>> begin PASSAGE GIVEN

Blog: Jason and the Argonauts

Not surprisingly, the 1963 Jason and the Argonauts movie looks very old-fashioned, particularly in photography and in what constitutes a buff male character, although Ray Harryhausen's stop motion animation process special effects still look pretty good 46 years later. The film is worth seeing if the story of Jason and the Argonauts interests you, but not if you want the story of Medea.

Medea is brought in earlier in the movie than in the Argonautica of Apollonius of Rhodes, which covers approximately the same sequence of events. Chaffey's version's first sighting of Medea is when the Argonauts are still en route to Colchis. She is a beautiful, shipwrecked, damsel in distress. Her character develops no further.

In the Argonautica, as in the movie, Medea is a priestess of Hecate. In the Argonautica, she is also the daughter of the king and the sister of Chalciope. In the movie, Medea sits back to watch Jason win the fleece on his own, in accord with a devaluation of women one would have thought more typical of the third century B.C., which is when Apollonius wrote his Argonautica.

Apollonius' Medea falls for Jason, thanks to the love god, but her decision to help Jason at the expense of her father is based partly on other familial concerns, specifically, the sons of her sister, Chalciope.

>> end PASSAGE GIVEN

Extend the blog post on the Jason and the Argonauts movie, picking up after its final sentence. The data that comes next has no connection to the Jason and the Argonauts blog post.

>> begin PROVIDED DATA

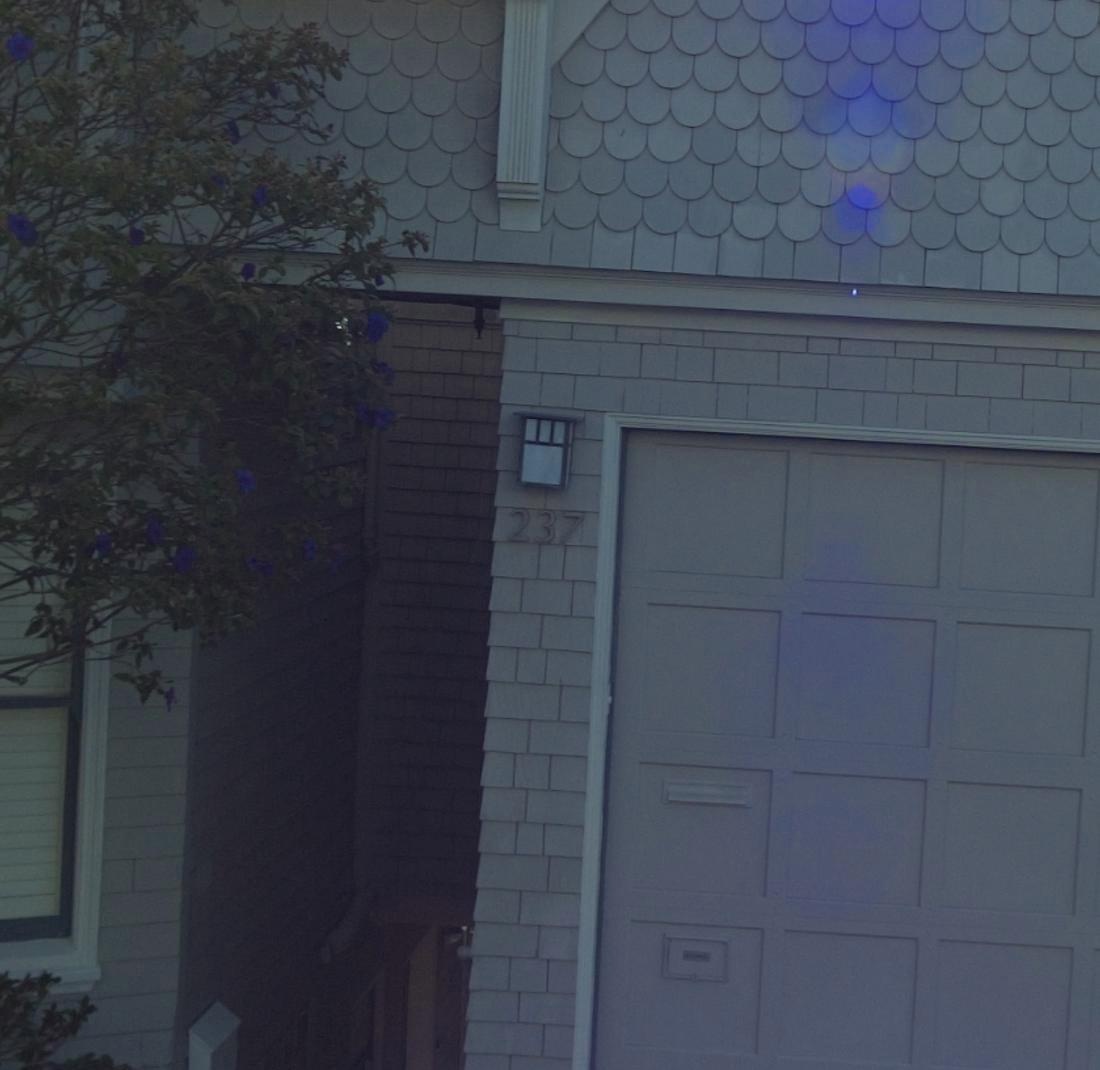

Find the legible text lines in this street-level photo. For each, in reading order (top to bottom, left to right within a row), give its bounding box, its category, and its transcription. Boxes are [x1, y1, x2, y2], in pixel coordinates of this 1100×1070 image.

[508, 506, 586, 546] StreetNumber: 237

>> end PROVIDED DATA

- [REPLY TO THE EXERCISE]
Jason, as a suppliant, recalling how useful Ariadne had been to another hero, Theseus implores Medea to help him, in the Argonautica.

Medea then gives him a charm and tells him what he must do to fight the sown men who will come after him. [Argonautica Book III. 1026-1062.] Jason says he will take her away and marry her.

The Argonauts win the sown men contest and then the next day Medea asks that Jason honor his promise to marry her and take her away. After Jason publicly promises to do so again, Medea takes him to get the fleece. Medea charms the monster guarding it, while Jason hangs back in fear. When Medea instructs him to, Jason grabs the fleece and they head towards the ship, where for a third time, Jason says he will take Medea home to become his wife. All this is missing in the movie, since its focus is firmly fixed on showing how great a hero Jason could have been.